WRITTEN REQUEST A —
In the listing below, rewrite the lines as a numbered list with blank lines left out, starting with the line with "List objects with" and going on through the line with "road: (508, 256)".

TEXT PROVIDED —
_ _ _
On Sun, 05 Oct 2008 07:05:42 -0400, Hammy <spamme@hotmail.com> wrote:

On Sun, 05 Oct 2008 07:01:53 GMT, etpm@whidbey.com wrote:

Greetings All,
I'm using a servo motor to drive a slide and I would like to sense the
current it draws in order to actuate an electromagnetic brake. So the
more current the motor is drawing the more drag the brake puts on
another shaft. The motor is a DC permanent magnet type and will be
drawing 20 amps max at 80 volts max. I'm trying to accomplish a force
feedback system. The amount of drag needs to be easily adjustable
because I don't yet know just how much drag I'll need. One idea I have
is to use a shunt in series with the motor and sense the voltage
across the shunt just like a DC ammeter. Then amplify that voltage and
use it to power the brake. But I don't know how to do it. Maybe use
the voltage to control a transistor which in turn controls the power
to the brake? Can anyone here point me in the right direction? Maybe
tell me what kind of devices to use?
Thank You,
Eric

Here is the "Current Measurement Applications Handbook" from Zetex.

http://www.zetex.com/3.0/appnotes/apps/an39.pdf

Heres Zetex's site."sensing for high voltage motor control"

http://www.zetex.com/3.0/application.asp?app=58&top=5&curr=40

Current Limiter for the Motor Control ICs from nxp

http://www.nxp.com/acrobat_download/applicationnotes/AN93008_EIE.pdf

If you search Digikey or other distrubutors for current sense you will
find a couple of hundred integrated high side current sensors of
varying prices and accuaracies.
Thanks for the info Hammy. I'll check out the links.

Eric

 

On Mon, 6 Oct 2008 13:47:04 -0700 (PDT), whit3rd <whit3rd@gmail.com>
wrote:

On Oct 5, 12:01=A0am, e...@whidbey.com wrote:

I'm using a servo motor to drive a slide and I would like to sense the
current it draws in order to actuate an electromagnetic brake. So the
more current the motor is drawing the more drag the brake puts on
another shaft.

If the brake exerts force on a shaft, it's just another servo-motor,
isn't
it? That suggests you use two motors, two amplifiers, and
some proportional inputs to the amplifiers.

Or, do you mean 'drag' in the sense of viscous drag, a force
that is proportional to the square of velocity?

You mention 'force feedback', is that because there is some unknown
third quantity (variation of the driven mass, or friction, or
inelastic
deformation) in the system, and you want to compensate in some
way for that quantity, in real time, rather than prepare/design for
a fixed value?
I wasn't clear in my first post. Re-reading it I see that I imply that

the brake goes on the motor shaft. The brake actually is for another
shaft that is turned by hand. This shaft has an encoder and a dial on
it. I have already made the setup and turning the shaft with the dial
causes the servo motor to follow. The next step is to load the servo
and for me to sense the load by a drag put on the shaft I'm turning.
Thanks for all the replies so far.
Eric

 

[John Fields]

On Wed, 08 Oct 2008 17:48:05 GMT, etpm@whidbey.com wrote:

I wasn't clear in my first post. Re-reading it I see that I imply that
the brake goes on the motor shaft. The brake actually is for another
shaft that is turned by hand. This shaft has an encoder and a dial on
it. I have already made the setup and turning the shaft with the dial
causes the servo motor to follow. The next step is to load the servo
and for me to sense the load by a drag put on the shaft I'm turning.
_ _ _
DATASET ROWS —

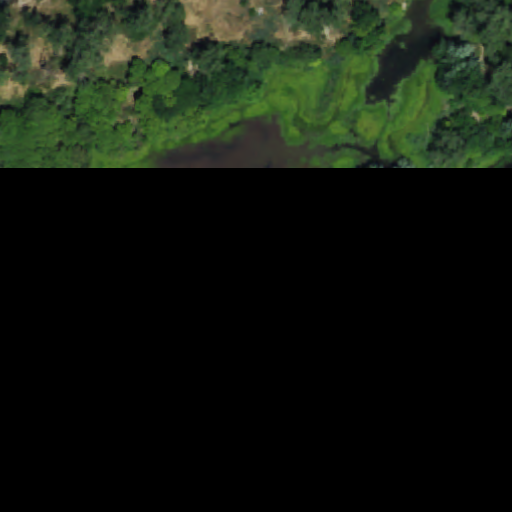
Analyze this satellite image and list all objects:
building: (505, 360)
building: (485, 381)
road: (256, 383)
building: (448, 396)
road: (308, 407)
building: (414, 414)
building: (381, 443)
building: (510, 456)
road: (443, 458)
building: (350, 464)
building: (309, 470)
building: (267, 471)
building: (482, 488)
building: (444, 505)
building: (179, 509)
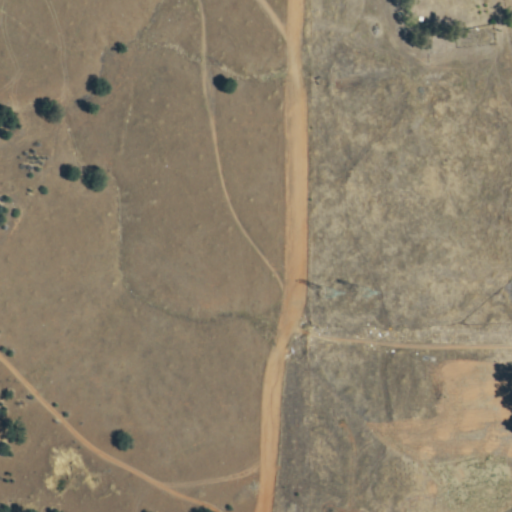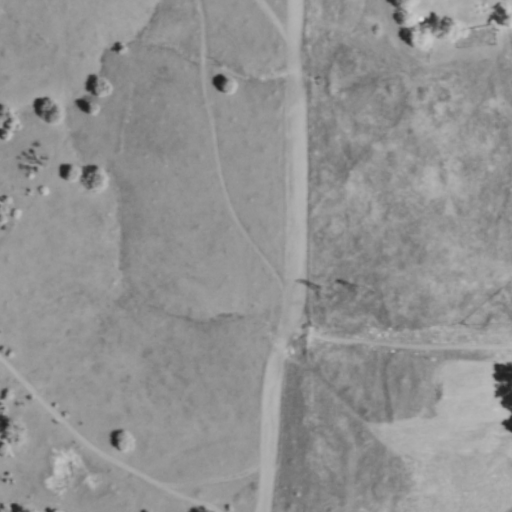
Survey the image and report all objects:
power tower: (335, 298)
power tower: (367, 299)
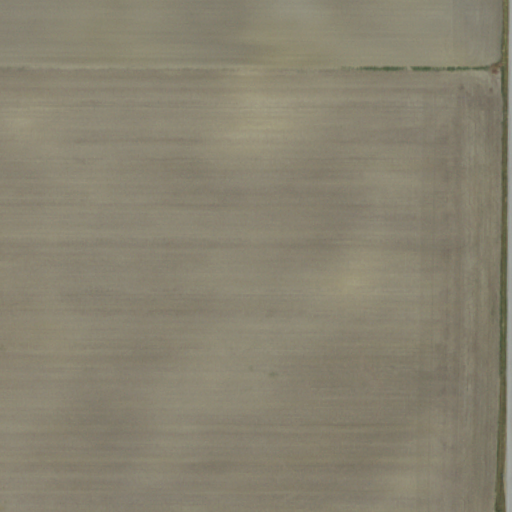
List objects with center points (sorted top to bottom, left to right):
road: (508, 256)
_ _ _
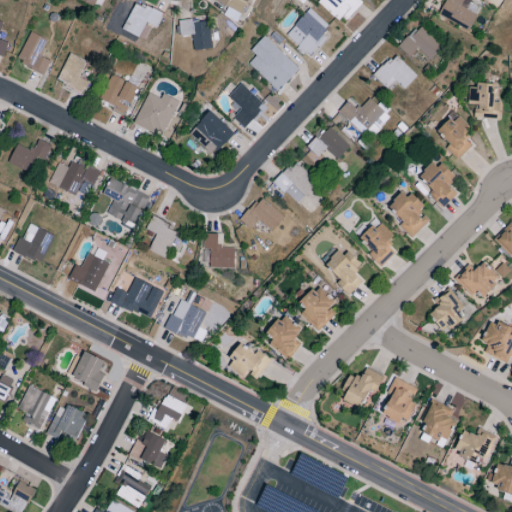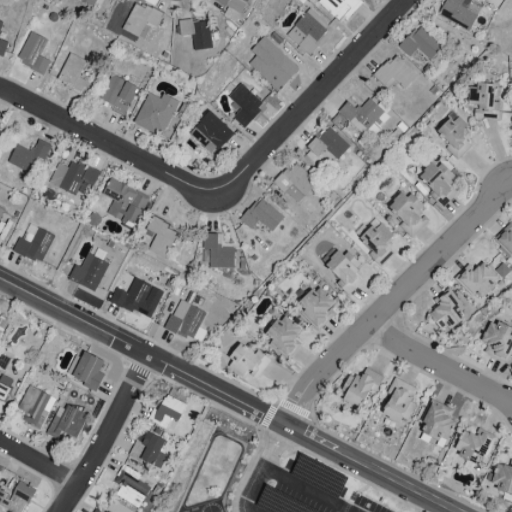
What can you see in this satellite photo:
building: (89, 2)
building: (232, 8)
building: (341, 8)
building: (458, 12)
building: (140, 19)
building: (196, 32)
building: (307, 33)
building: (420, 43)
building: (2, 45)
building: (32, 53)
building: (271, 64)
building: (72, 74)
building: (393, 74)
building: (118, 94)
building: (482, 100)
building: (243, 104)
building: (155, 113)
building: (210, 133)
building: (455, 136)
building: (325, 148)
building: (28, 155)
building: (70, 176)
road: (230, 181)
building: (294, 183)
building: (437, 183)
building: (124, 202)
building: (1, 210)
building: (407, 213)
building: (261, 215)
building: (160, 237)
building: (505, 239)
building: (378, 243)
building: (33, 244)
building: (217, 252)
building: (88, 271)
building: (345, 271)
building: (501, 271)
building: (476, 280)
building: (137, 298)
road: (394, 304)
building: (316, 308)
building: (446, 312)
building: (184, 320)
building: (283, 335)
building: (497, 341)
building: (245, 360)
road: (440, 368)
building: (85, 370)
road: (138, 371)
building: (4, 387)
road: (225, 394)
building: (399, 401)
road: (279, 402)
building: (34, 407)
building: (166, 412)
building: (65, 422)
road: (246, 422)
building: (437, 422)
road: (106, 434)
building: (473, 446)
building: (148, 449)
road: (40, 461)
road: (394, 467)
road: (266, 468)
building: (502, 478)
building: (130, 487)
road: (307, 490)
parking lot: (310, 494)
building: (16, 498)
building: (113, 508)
_ _ _
WRITTEN REQUEST B —
Give back, word for word, the part of the forum thread on sensing motor current starting with "If you search" and going on through "out the links.".

COMPLETE ANSWER A —
1. List objects with center points (sorted top to bottom, left to right):
2. road: (508, 256)

COMPLETE ANSWER B —
If you search Digikey or other distrubutors for current sense you will
find a couple of hundred integrated high side current sensors of
varying prices and accuaracies.
Thanks for the info Hammy. I'll check out the links.